§ **Selected text**:

When responding to a Noclar, the professional accountant is required to comply with the fundamental principles of integrity, objectivity, professional competence and due care and professional behaviour.

Once they become aware non-compliance, they have to report it to their direct superior, and if they are the most senior person they have to consult with the board of directors or anybody who is involved in corporate governance in the organisation.

The responsible people must be allowed time to rectify, remediate or mitigate the consequences of the identified or suspected non-compliance, provided there is no urgency in the matter.

South African Institute of Professional Accountants (Saipa) advises accountants to follow the internal route first. If they feel there is insufficient action to rectify the non-compliance, they can approach the regional forums and their professional bodies. If they are still dissatisfied with the recourse taken, they should consult legal counsel.

The code acknowledges that a senior professional accountant is expected to apply knowledge, professional judgment and expertise. However, he is not expected to have a level of understanding of laws and regulations beyond that which is required for the professional accountant’s role within the employing organisation.

§ **Tasks to perform**:
1) In the Noclar passage, who should accountants consult if they're still unhappy after going to the regional forums and their professional bodies?
2) Repeat the Noclar passage word for word, from "Once they become" up to and including "consult legal counsel.".
The lines after the Noclar passage aren't needed for anything here.

§ **Exercise data**:
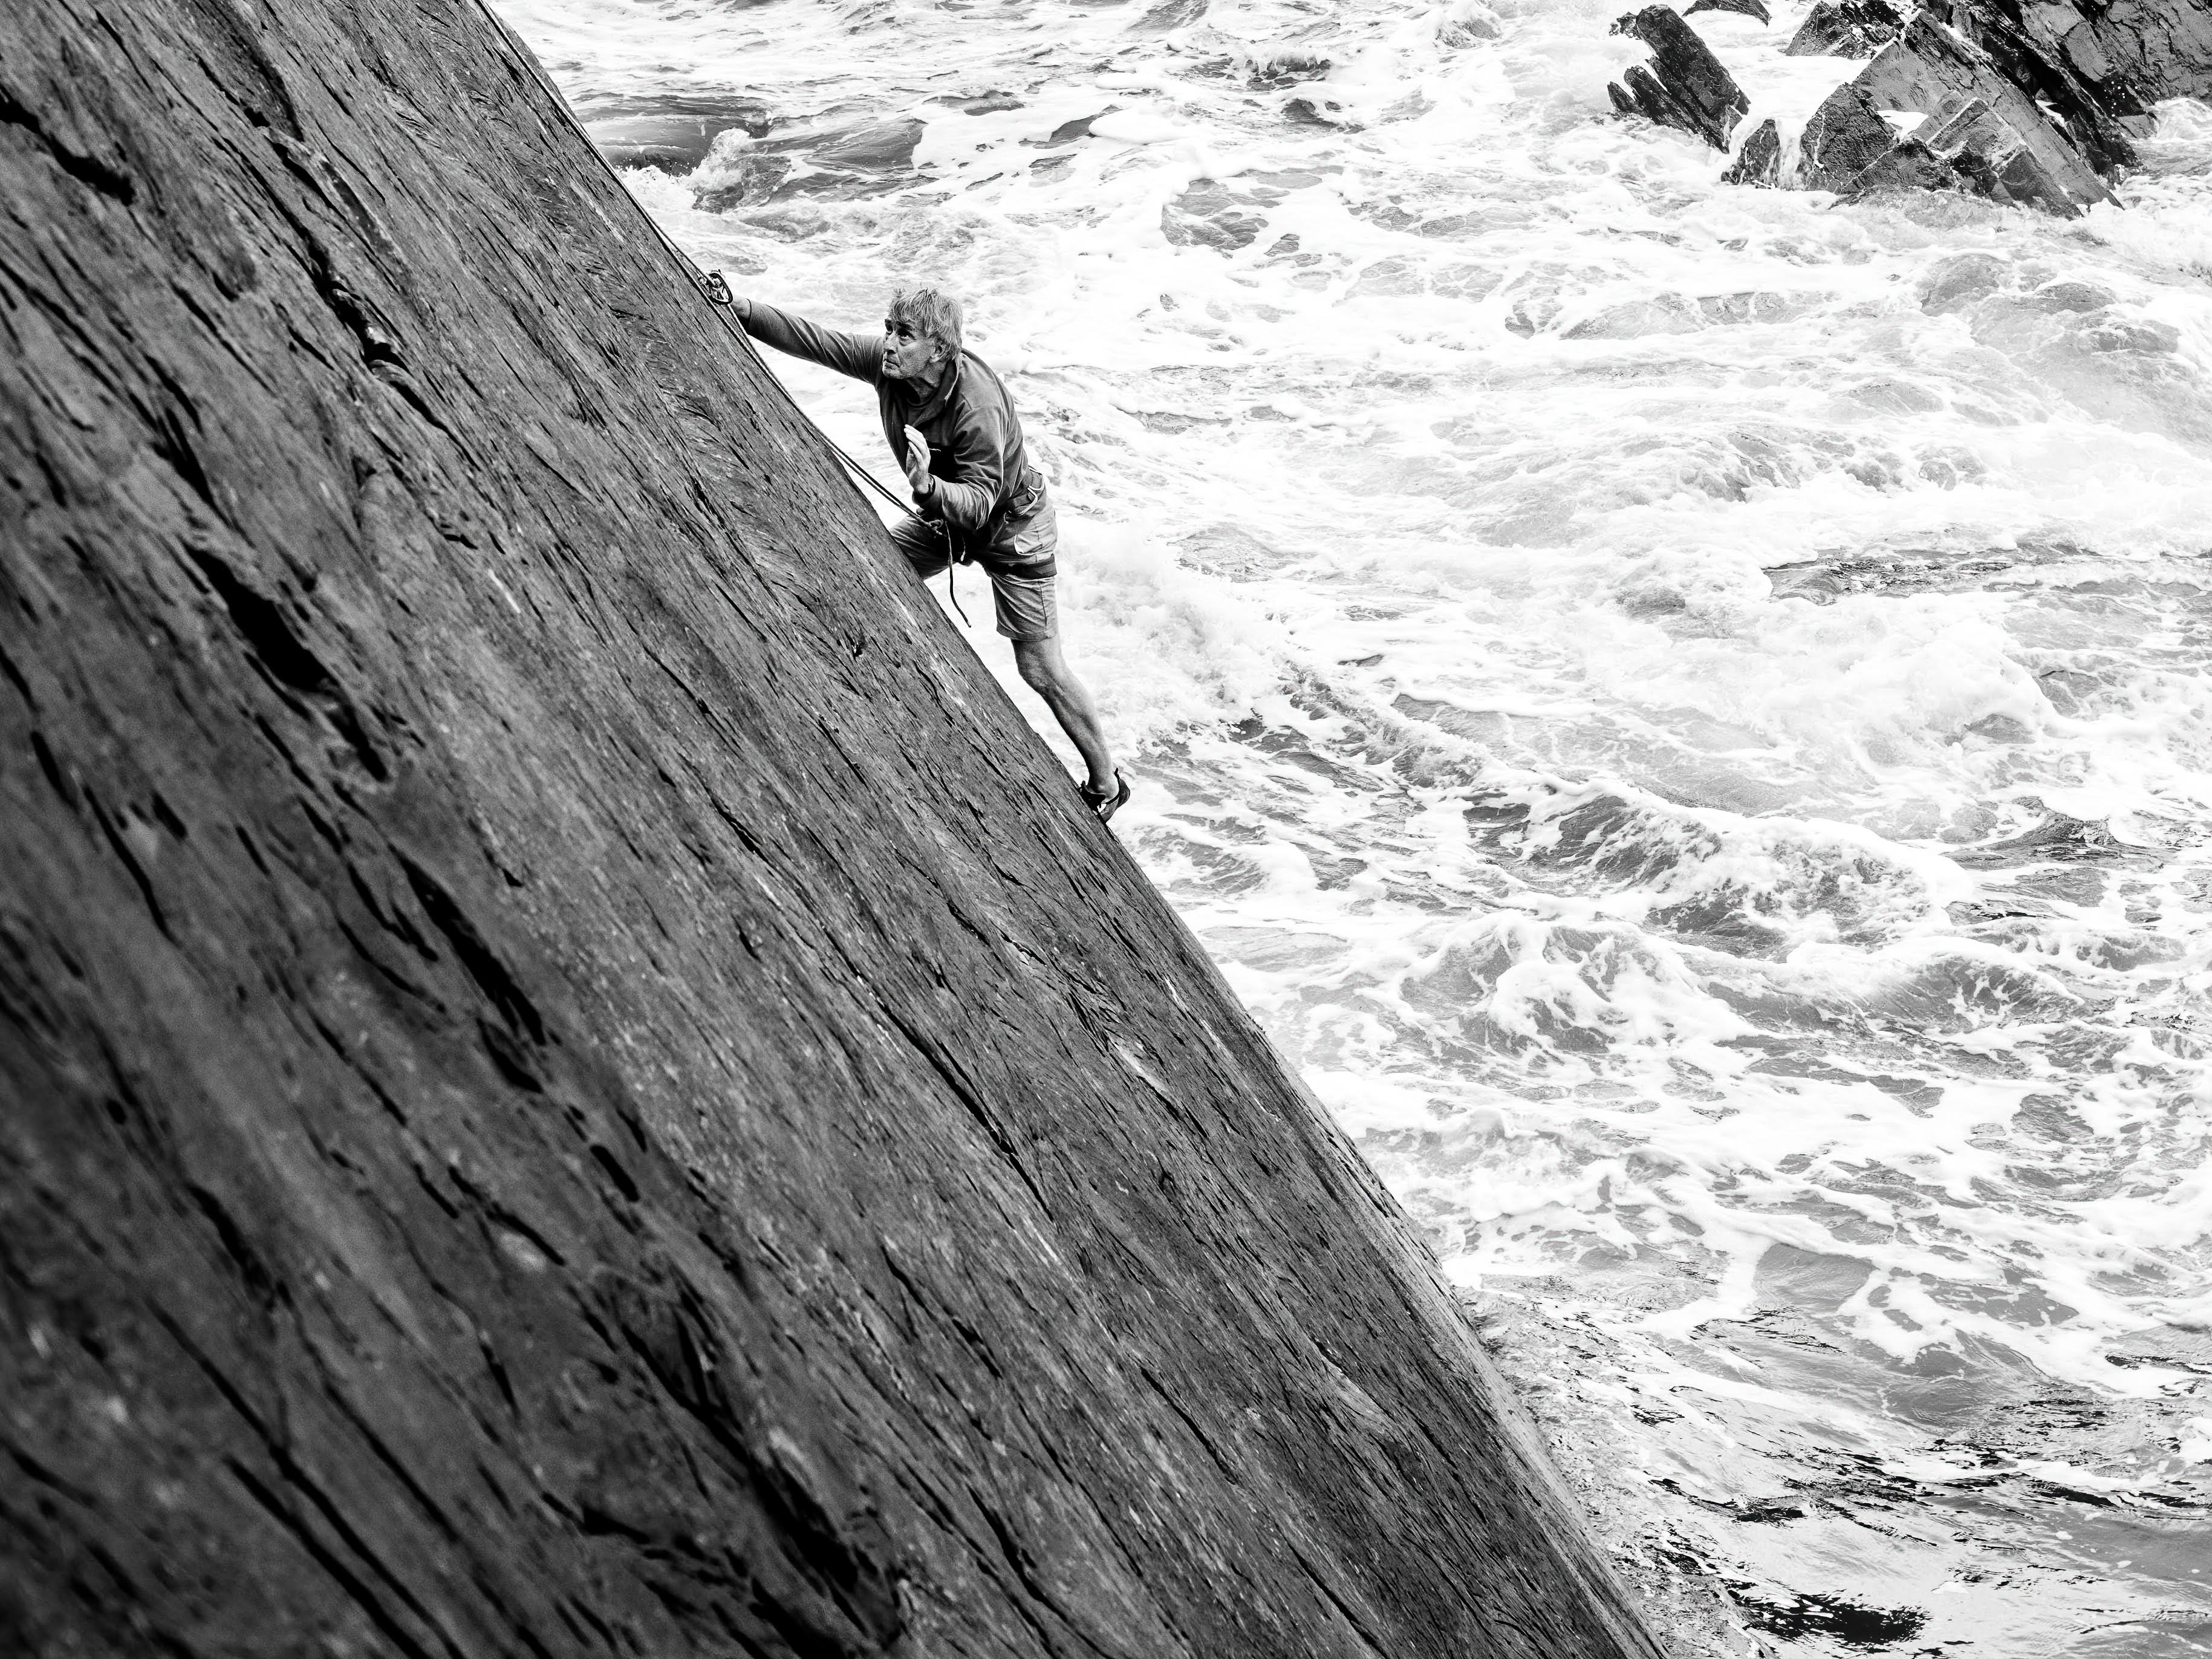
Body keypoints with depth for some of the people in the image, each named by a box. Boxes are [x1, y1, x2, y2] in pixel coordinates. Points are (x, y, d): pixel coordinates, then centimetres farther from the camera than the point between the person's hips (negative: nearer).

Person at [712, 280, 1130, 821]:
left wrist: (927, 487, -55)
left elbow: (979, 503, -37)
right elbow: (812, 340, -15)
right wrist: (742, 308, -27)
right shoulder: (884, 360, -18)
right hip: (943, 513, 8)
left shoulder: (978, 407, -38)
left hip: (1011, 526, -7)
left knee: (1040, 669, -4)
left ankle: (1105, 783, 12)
==
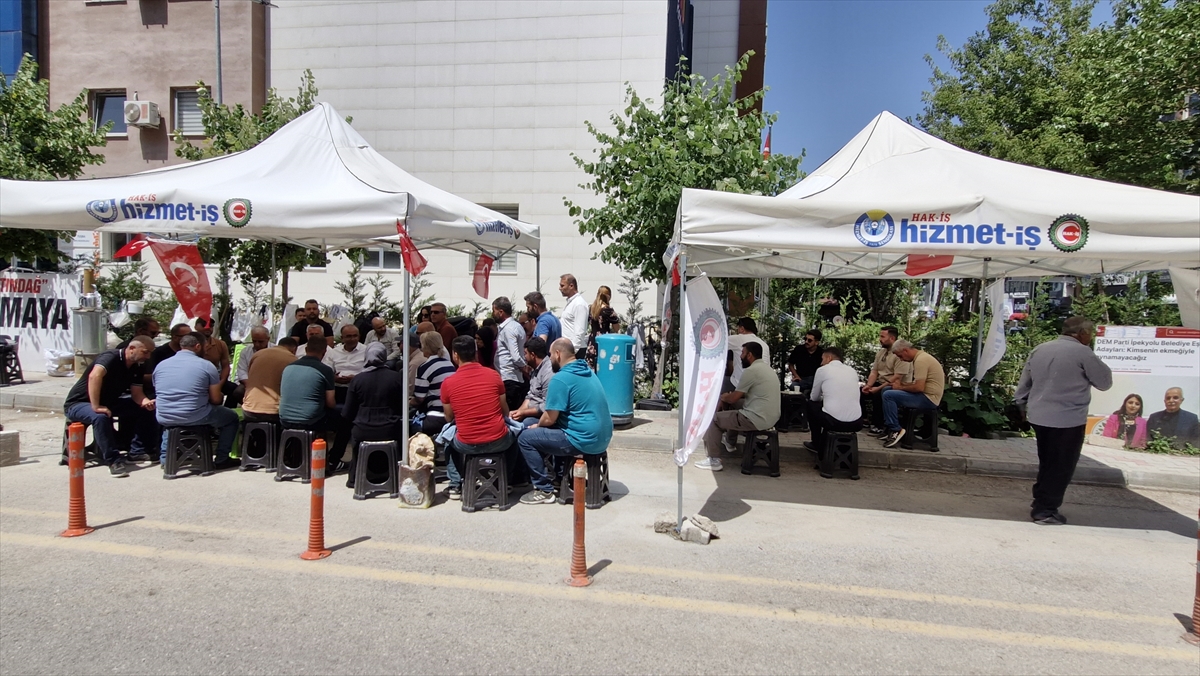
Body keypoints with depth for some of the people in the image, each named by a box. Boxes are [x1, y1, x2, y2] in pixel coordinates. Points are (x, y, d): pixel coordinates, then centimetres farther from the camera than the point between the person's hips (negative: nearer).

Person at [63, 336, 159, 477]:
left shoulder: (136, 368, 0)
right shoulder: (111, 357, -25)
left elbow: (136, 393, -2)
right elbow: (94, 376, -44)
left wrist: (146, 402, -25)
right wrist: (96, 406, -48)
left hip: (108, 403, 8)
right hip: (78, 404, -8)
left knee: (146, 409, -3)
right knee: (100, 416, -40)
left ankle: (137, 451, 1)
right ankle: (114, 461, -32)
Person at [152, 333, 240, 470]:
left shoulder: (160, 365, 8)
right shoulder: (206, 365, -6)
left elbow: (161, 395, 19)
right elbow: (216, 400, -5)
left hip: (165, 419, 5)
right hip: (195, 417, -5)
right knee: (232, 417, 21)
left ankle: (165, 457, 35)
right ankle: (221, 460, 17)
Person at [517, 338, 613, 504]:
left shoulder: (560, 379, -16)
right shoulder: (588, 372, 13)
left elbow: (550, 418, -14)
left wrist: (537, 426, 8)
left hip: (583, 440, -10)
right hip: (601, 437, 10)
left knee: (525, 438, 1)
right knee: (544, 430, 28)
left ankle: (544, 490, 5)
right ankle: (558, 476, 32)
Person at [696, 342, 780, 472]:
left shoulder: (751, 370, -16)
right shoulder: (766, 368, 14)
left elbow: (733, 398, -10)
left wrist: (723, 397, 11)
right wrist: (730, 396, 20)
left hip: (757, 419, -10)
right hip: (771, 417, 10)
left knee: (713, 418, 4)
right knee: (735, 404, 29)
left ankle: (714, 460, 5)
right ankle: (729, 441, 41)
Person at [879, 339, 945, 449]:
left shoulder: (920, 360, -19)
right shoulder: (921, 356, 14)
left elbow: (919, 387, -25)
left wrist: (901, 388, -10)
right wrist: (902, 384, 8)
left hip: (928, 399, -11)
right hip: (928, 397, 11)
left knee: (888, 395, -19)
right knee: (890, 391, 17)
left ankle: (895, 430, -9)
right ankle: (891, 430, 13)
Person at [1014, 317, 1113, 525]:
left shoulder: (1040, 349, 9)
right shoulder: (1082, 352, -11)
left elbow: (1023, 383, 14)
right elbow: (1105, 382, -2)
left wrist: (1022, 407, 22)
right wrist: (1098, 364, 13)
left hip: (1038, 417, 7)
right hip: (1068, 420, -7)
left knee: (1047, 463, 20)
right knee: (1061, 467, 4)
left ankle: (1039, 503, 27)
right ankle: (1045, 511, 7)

§ **Answers to this exercise**:
1) Legal counsel.

2)
Once they become aware non-compliance, they have to report it to their direct superior, and if they are the most senior person they have to consult with the board of directors or anybody who is involved in corporate governance in the organisation.

The responsible people must be allowed time to rectify, remediate or mitigate the consequences of the identified or suspected non-compliance, provided there is no urgency in the matter.

South African Institute of Professional Accountants (Saipa) advises accountants to follow the internal route first. If they feel there is insufficient action to rectify the non-compliance, they can approach the regional forums and their professional bodies. If they are still dissatisfied with the recourse taken, they should consult legal counsel.